Among those crying foul over Puerto Rican debt sales is Arizona Rep. Raul Grijalva (D-AZ), who called for congressional hearings into the role of hedge funds in the debt crisis at the end of September. As Bloomberg Business reported, Grijalva’s staff produced a report “asserting that some hedge fund managers are trying to affect the outcome of the crisis to pad profits rather than accept losses from investment miscalculations.”
On the Republican side of the aisle, Rep. Sean Duffy (R-WI) has introduced a bill called the Puerto Rico Financial Stability and Debt Restructuring Choice Act, which would give Puerto Rico “access the same chapter 9 bankruptcy process that America’s States do, if it also agrees to an independent Financial Stability Council to oversee the island’s path toward balanced budgets and a return to financial stability.”
Duffy’s goal is to combine the debt restructuring Puerto Rico desires with large-scale changes to the way it “manages its budgets, tax collection, and finances.” Everyone seems to agree there should be no taxpayer “bailout” of Puerto Rico, but the definition of “bailout” is fluid, and the level of outside fiscal control the island government must accept in exchange for some form of bankruptcy protection is a matter of much debate.
Not only is it necessary to get a handle on the Puerto Rican crisis, it is also vital to prevent the incubation of a bankruptcy contagion that could spread rapidly to states across the continent, which could in turn trigger an apocalyptic federal debt crisis. We also don’t want to send the message that the best way to extract concessions from Washington is to create a fiscal and political disaster so huge that it cannot be ignored.

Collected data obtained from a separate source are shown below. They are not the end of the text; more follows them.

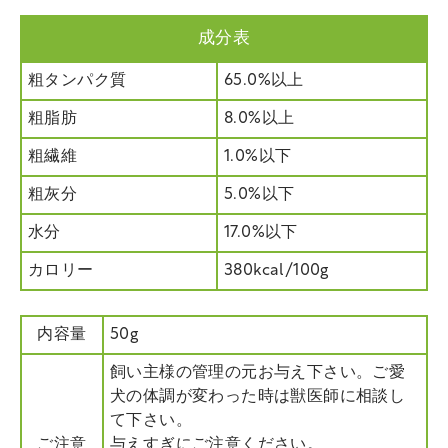
成分表
粗タンパク質
65.0%以上
粗脂肪
8.0%以上
粗繊維
1.0%以下
粗灰分
5.0%以下
水分
17.0%以下
カロリー
380kcal/100g
内容量
50g
飼い主様の管理の元お与え下さい。ご愛
犬の体調が変わった時は獣医師に相談し
て下さい。
ご注意
与えすぎにご注意ください。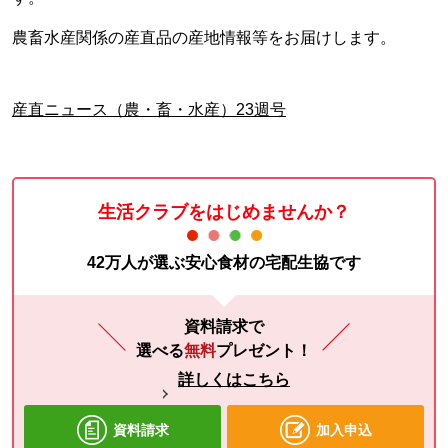
農畜水産関係の産直品の産地情報等をお届けします。
産直ニュース（農・畜・水産）23週号
生活クラブをはじめませんか？
42万人が選ぶ安心食材の宅配生協です
資料請求で
選べる
無料
プレゼント！
詳しくはこちら
資料請求
加入申込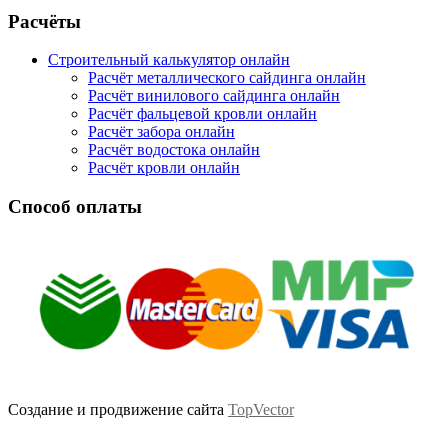
Facebook
Twitter
Google
Instagram
Расчёты
Строительный калькулятор онлайн
Расчёт металлического сайдинга онлайн
Расчёт винилового сайдинга онлайн
Расчёт фальцевой кровли онлайн
Расчёт забора онлайн
Расчёт водостока онлайн
Расчёт кровли онлайн
Способ оплаты
Создание и продвижение сайта
TopVector
Scroll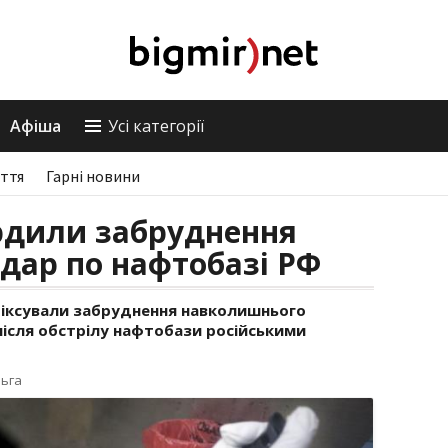
Афіша
Усі категорії
ття
Гарні новини
ердили забруднення
удар по нафтобазі РФ
афіксували забруднення навколишнього
сля обстрілу нафтобази російськими
льга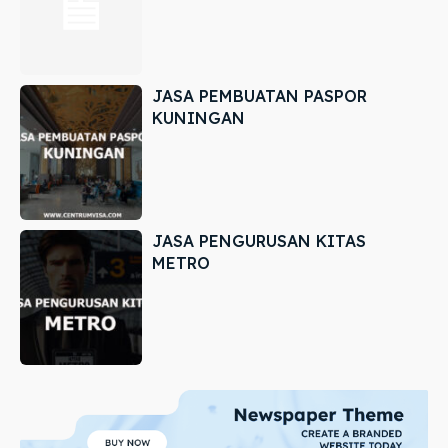
JASA PEMBUATAN PASPOR
KUNINGAN
JASA PENGURUSAN KITAS
METRO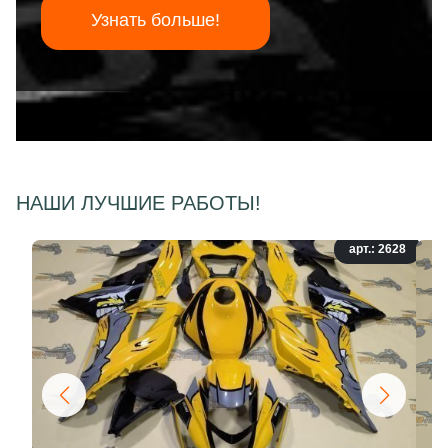
Узнать больше!
НАШИ ЛУЧШИЕ РАБОТЫ!
арт.: 2628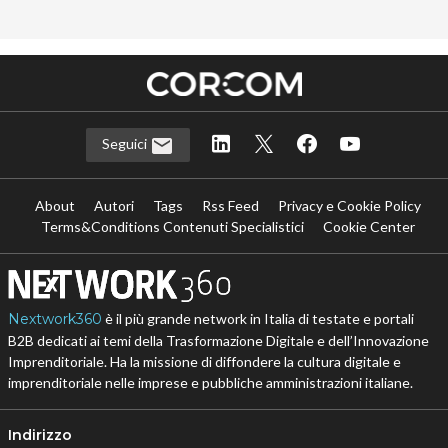
…
Seguici
About
Autori
Tags
Rss Feed
Privacy e Cookie Policy
Terms&Conditions Contenuti Specialistici
Cookie Center
Nextwork360
è il più grande network in Italia di testate e portali
B2B dedicati ai temi della Trasformazione Digitale e dell’Innovazione
Imprenditoriale. Ha la missione di diffondere la cultura digitale e
imprenditoriale nelle imprese e pubbliche amministrazioni italiane.
Indirizzo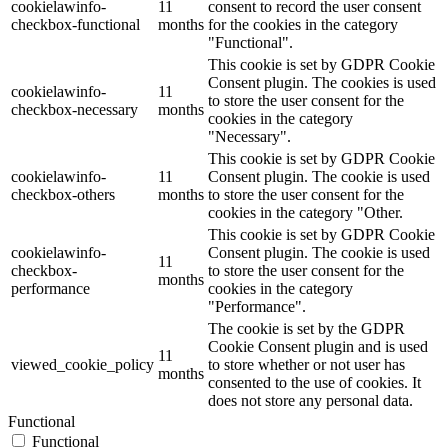
cookielawinfo-
11
consent to record the user consent
checkbox-functional
months
for the cookies in the category
"Functional".
This cookie is set by GDPR Cookie
Consent plugin. The cookies is used
cookielawinfo-
11
to store the user consent for the
checkbox-necessary
months
cookies in the category
"Necessary".
This cookie is set by GDPR Cookie
cookielawinfo-
11
Consent plugin. The cookie is used
checkbox-others
months
to store the user consent for the
cookies in the category "Other.
This cookie is set by GDPR Cookie
cookielawinfo-
Consent plugin. The cookie is used
11
checkbox-
to store the user consent for the
months
performance
cookies in the category
"Performance".
The cookie is set by the GDPR
Cookie Consent plugin and is used
11
viewed_cookie_policy
to store whether or not user has
months
consented to the use of cookies. It
does not store any personal data.
Functional
Functional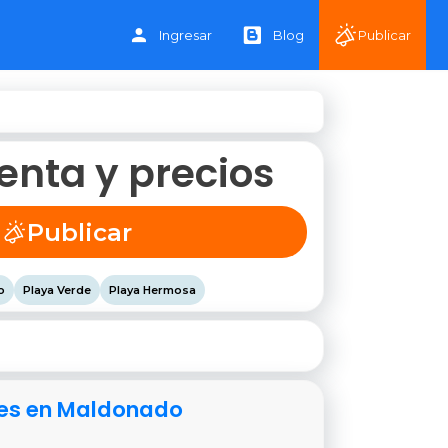
Ingresar
Blog
Publicar
nta y precios
Publicar
o
Playa Verde
Playa Hermosa
iales en Maldonado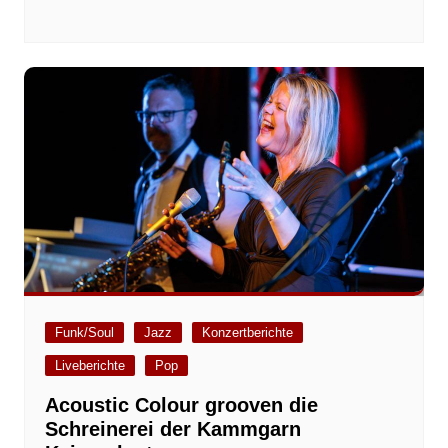
Funk/Soul
Jazz
Konzertberichte
Liveberichte
Pop
Acoustic Colour grooven die
Schreinerei der Kammgarn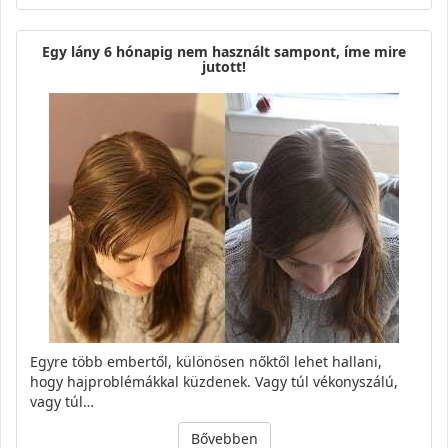
Egy lány 6 hónapig nem használt sampont, íme mire
jutott!
Egyre több embertől, különösen nőktől lehet hallani,
hogy hajproblémákkal küzdenek. Vagy túl vékonyszálú,
vagy túl…
Bővebben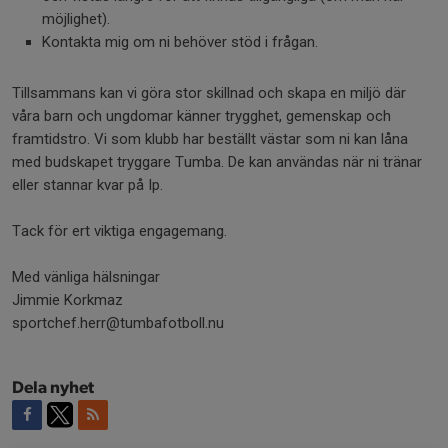
möjlighet).
Kontakta mig om ni behöver stöd i frågan.
Tillsammans kan vi göra stor skillnad och skapa en miljö där
våra barn och ungdomar känner trygghet, gemenskap och
framtidstro. Vi som klubb har beställt västar som ni kan låna
med budskapet tryggare Tumba. De kan användas när ni tränar
eller stannar kvar på Ip.
Tack för ert viktiga engagemang.
Med vänliga hälsningar
Jimmie Korkmaz
sportchef.herr@tumbafotboll.nu
Dela nyhet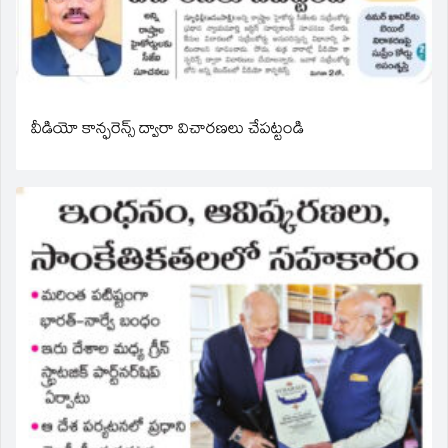
వీడియో కాన్ఫరెన్స్ ద్వారా విచారణలు చేపట్టండి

As with every other indebted government facing impossible choices around the world, easy debt helped Puerto Rico put off hard choices until they became impossible choices. Easy debt conceals the true cost of government, causing madcap regulatory states to seem like a luxury the population can afford, and fueling the creation of entitlements that become irresistible political forces over the course of generations. When a debt becomes literally impossible to pay off, as with Puerto Rico, that debt begins mutating into something different than a pure obligation. It becomes a politically explosive mixture of liability and leverage.
We have to do something about Puerto Rico, and soon.
Unfortunately, those who insist on effective fiscal restraint are likely to find themselves denounced as “austerity” tyrants… while Puerto Rican politicians can look at those Florida numbers and conclude they might not have enough money to pay their debts, but they have a steadily accumulating balance of political clout.